I have this query that is bothering me; it is encapsulated as a new query operator, I made two versions of it, trying to see which one performs better. Both perform horribly.
First attempt; declarative style
public static IEnumerable<IEnumerable<α>> Section<α>(this IEnumerable<α> source, int length)
{
return source.Any()
? source.Take(length).Cons(source.Skip(length).Section(length))
: Enumerable.Empty<IEnumerable<α>>();
}
Second attempt: imperative “yield return” style
public static IEnumerable<IEnumerable<α>> Section<α>(this IEnumerable<α> source, int length)
{
var fst = source.Take(length);
var rst = source.Skip(length);
yield return fst;
if (rst.Any())
foreach (var section in rst.Section(length))
yield return section;
}
In fact the second attempt is worse, both in terms of readability, compositionality and in terms of speed.
Any clues as to how to optimize this?
I suspect that the problem you’re having is related to the fact that enumerating the final result is at least an O(n^2) operation, possibly worse; I haven’t worked it all out in my head yet.
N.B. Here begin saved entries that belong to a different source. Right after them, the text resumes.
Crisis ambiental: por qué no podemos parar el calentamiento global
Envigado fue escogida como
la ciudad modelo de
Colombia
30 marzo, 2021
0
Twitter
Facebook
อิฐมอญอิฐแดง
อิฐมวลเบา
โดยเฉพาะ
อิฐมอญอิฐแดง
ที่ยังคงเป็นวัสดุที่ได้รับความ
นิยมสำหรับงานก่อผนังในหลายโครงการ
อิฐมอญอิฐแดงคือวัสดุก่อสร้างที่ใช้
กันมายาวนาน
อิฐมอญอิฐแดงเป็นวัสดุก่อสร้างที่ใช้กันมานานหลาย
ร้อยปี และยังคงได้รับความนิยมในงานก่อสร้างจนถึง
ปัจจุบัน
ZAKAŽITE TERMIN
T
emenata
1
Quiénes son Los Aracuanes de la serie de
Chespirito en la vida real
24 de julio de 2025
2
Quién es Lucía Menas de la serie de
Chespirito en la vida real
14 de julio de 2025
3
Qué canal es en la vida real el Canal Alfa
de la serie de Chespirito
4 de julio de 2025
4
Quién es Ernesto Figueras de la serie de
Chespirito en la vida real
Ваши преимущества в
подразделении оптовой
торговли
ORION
Why is that? Well, suppose you have [1, 2, 3, 4, 5, 6] and you split that up into what you think is { { 1, 2 }, {3, 4}, {5, 6} }
That’s not what you’ve done. You’ve in fact split this up into { take the first two, take the first two and discard them and then take the next two, take the first two and discard then and then take the next two and discard them and then take the third two }
Notice how each step along the way re-calculate the result? That’s because the array could be changing between calls to the enumeration. LINQ was designed to always get you up-to-date results; you write a query that means “skip the first four and iterate the next two”, that’s exactly what you get — a query that executes that code when you enumerate it.
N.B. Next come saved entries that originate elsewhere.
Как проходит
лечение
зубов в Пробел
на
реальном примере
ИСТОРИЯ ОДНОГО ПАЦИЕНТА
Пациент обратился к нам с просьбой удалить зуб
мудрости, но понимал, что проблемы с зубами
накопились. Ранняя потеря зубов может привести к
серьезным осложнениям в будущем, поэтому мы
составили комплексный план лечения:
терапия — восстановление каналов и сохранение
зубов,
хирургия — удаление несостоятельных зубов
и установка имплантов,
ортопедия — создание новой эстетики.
Is the original sequence small enough and fast enough that you can read the whole thing into memory and split it all up at once, rather than trying to do so lazily? Alternatively, is the sequence indexible? If all you get is forward access to the sequence and it is too big or slow to read into memory all at once then there is not a whole lot you can do here. But if you have one or both of those properties then you can make this at least linear.